At one point in the book Ulmer describes an assignment he was given in a class.   He was told to “Draw Kierkegaard’s laugh and integrate it into the model of Nietsche’s eternal return that you constructed out of cardboard last week” (38)  I’m not sure I would know how to respond to that.  I think that’s the point.  Most of us do not know how to respond to things that are so strange.  Yet, it can hardly be denied that many of the most important things, if they are to be re-thought, will be re-thought in strange ways.

“This consultation is conducted in the spirit of the musical sense of chora: music associated with the muses and hence with general (economy) rhythms absorbed unawares through the musical experience by the young were to be made explicit by means of philosophy” (39).  This statement goes on to further support my claim.  I expect that we could suggest any number of metaphors for a MEmorial.  Music is particularly interesting because it plays into his description of the Traffic Sphere MEmorial.

Traffic Sphere



The notion of the ear in the sky is particularly fascinating because Ulmer remarks that this device does not need to be built in order to be effective.  Ultimately, The goal of traffic sphere was to “make highway fatalities perceptible, thinkable, recognizable as sacrifice” this is to be done by shifting them away from the “private sphere of one at a time” (43).
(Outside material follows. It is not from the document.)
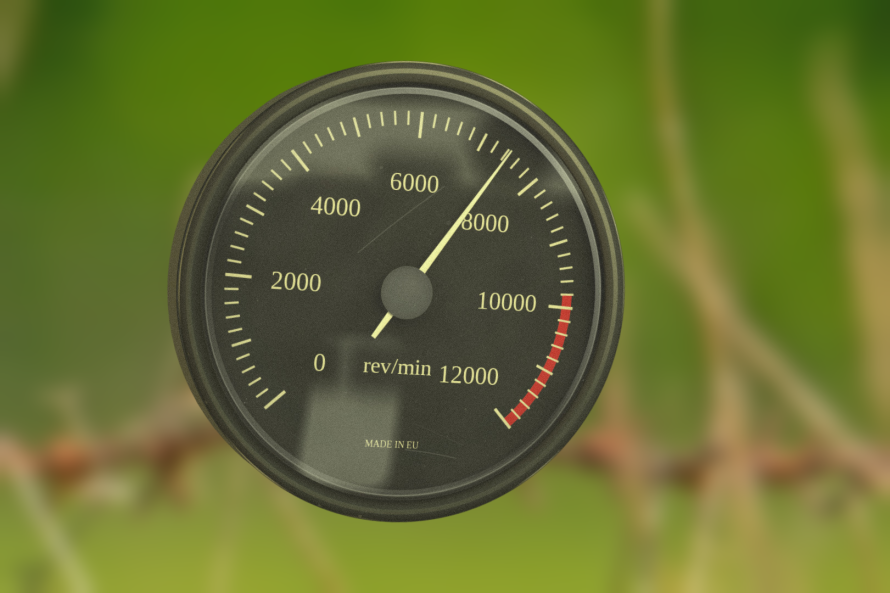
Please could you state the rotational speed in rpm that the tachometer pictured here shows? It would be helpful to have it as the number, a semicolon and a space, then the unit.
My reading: 7400; rpm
Ultimately this ear will reveal the rhythm of crashes.  

The reasons for conducting a MEmorial are almost as numerous as you can imagine.  Individually I feel that each thing has plenty of room for memorialization.  However, at one point Ulmer comments that automobile accidents would take on their “proper significance” (45) if they were given their own section of the evening news.  I find this troubling, because firstly it assumes that these things are inherently valuable (I’m not asserting they are not) but secondly if this is important that certainly numerous (NUMEROUS) other things are equally important.  At this point the tv news would be flooded with everything.  I’m reminded of Henry Jenkin’s re-thinking television as something akin to a giant user specific swirl.

To wrap things up, this chapter calls for a reconsideration of how we memorialize things.  The chapter also goes into discussing what a memorial is and how we can use different ideas to impress the memorial onto an individual and to the collective.

What is a memorial?

How can we re-think this memorial?

Do all things deserve to be memorialized?

Is it possible for something to be un-memorialized?

Ulmer, Gregory. Electronic Monuments . 1st ed. Minneapolis, MN: University of Minesota, 2005. ix-280.